Garantire l’equità effettiva nell’accesso ai procedimenti amministrativi di competenza comunale per le persone detenute, con particolare riferimento ai servizi per l’anagrafe, anche prevedendo a tal fine specifici protocolli e percorsi d’accesso da concordare con il Direttore della Casa Circondariale Don Bosco, volti a rimuovere gli attuali ostacoli”.

È questa la richiesta contenuta nella mozione che abbiamo presentato in questi giorni proseguendo un lavoro ormai decennale sulla condizione carceraria nella nostra città. Negli ultimi 3 mesi a seguito di nostre iniziative prima si è svolta l’audizione del garante comunale dei diritti dei detenuti e poi il sopralluogo della Seconda Commissione Consiliare all’interno della struttura carceraria.

Tantissime le criticità emerse, come abbiamo già denunciato.

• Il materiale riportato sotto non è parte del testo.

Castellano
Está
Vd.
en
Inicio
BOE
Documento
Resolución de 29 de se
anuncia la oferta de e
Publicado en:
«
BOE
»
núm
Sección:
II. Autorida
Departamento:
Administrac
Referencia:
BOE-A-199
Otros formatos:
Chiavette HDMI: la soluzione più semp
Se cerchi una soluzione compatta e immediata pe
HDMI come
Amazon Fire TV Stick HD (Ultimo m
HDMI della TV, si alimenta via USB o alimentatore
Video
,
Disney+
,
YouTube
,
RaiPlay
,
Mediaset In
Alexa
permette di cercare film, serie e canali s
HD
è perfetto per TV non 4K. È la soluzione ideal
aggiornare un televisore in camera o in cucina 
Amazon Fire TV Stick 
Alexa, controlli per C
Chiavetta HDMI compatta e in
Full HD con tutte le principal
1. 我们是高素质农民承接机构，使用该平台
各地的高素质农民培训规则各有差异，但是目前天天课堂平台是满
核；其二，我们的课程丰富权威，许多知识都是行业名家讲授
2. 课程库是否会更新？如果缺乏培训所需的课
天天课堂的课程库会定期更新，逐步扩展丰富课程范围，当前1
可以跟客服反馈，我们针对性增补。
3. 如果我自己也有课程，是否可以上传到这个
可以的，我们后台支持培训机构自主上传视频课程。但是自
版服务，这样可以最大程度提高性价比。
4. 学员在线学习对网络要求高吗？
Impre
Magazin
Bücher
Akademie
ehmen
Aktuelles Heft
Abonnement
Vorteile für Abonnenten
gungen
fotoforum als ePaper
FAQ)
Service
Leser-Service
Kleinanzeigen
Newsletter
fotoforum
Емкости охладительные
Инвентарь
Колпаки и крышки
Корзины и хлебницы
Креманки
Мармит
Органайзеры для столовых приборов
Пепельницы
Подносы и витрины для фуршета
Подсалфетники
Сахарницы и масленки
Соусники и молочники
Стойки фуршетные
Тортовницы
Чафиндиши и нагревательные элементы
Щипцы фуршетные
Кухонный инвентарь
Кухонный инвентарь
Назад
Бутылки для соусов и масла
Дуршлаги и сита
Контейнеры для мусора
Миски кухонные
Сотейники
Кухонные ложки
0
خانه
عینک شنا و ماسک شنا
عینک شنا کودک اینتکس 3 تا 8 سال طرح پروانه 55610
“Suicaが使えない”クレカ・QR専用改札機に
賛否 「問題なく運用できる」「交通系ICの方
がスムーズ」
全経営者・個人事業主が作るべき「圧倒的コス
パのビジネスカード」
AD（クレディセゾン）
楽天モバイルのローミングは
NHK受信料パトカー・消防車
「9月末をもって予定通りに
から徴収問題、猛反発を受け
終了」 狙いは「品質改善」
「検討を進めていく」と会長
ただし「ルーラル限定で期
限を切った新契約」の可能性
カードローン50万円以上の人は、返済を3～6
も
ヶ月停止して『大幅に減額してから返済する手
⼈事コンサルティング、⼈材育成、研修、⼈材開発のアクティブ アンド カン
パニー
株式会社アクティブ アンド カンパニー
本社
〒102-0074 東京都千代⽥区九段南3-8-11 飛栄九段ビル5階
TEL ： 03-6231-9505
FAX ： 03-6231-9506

Tra queste è emerso il fatto che le pratiche delle persone detenute al carcere Don Bosco pertinenti all’Ufficio Anagrafe del Comune di Pisa sono presentate all’ufficio comunale tramite la delega a volontarie e volontari, vista la carenza di personale sia dell’area educativa che della polizia penitenziaria.

La necessità di accedere all’ufficio Anagrafe da parte delle persone detenute non è un’esigenza sporadica: l’Ordinamento penitenziario prevede la possibilità, per la persona detenuta, di fissare temporaneamente la propria residenza nel Comune dove è ubicato il carcere. Di conseguenza molte delle persone detenute nel carcere Don Bosco sono cittadini pisani a tutti gli effetti, e quindi devono rivolgersi al Comune di Pisa anche semplicemente per il rinnovo del documento d’identità.

L’espletamento di queste pratiche tramite delega causa ingenti ritardi e difficoltà nell’ottenimento dei documenti da parte delle persone detenute e un conseguente aggravio del lavoro burocratico per l’area educativa del carcere e per volontarie e volontari, che sono già in fortissima difficoltà con carichi pesantissimi.

Da qui la necessità che il Comune realizzi un servizio efficiente ed adeguato cosa che ad oggi non avviene.

Per questo abbiamo chiesto con questa mozione che il Sindaco definisca con il Direttore della Casa Circondariale Don Bosco un protocollo che garantisca trasferte periodiche presso l’istituto degli operatori dei servizi del Comune, per espletare senza intermediari le pratiche competenti agli uffici comunali.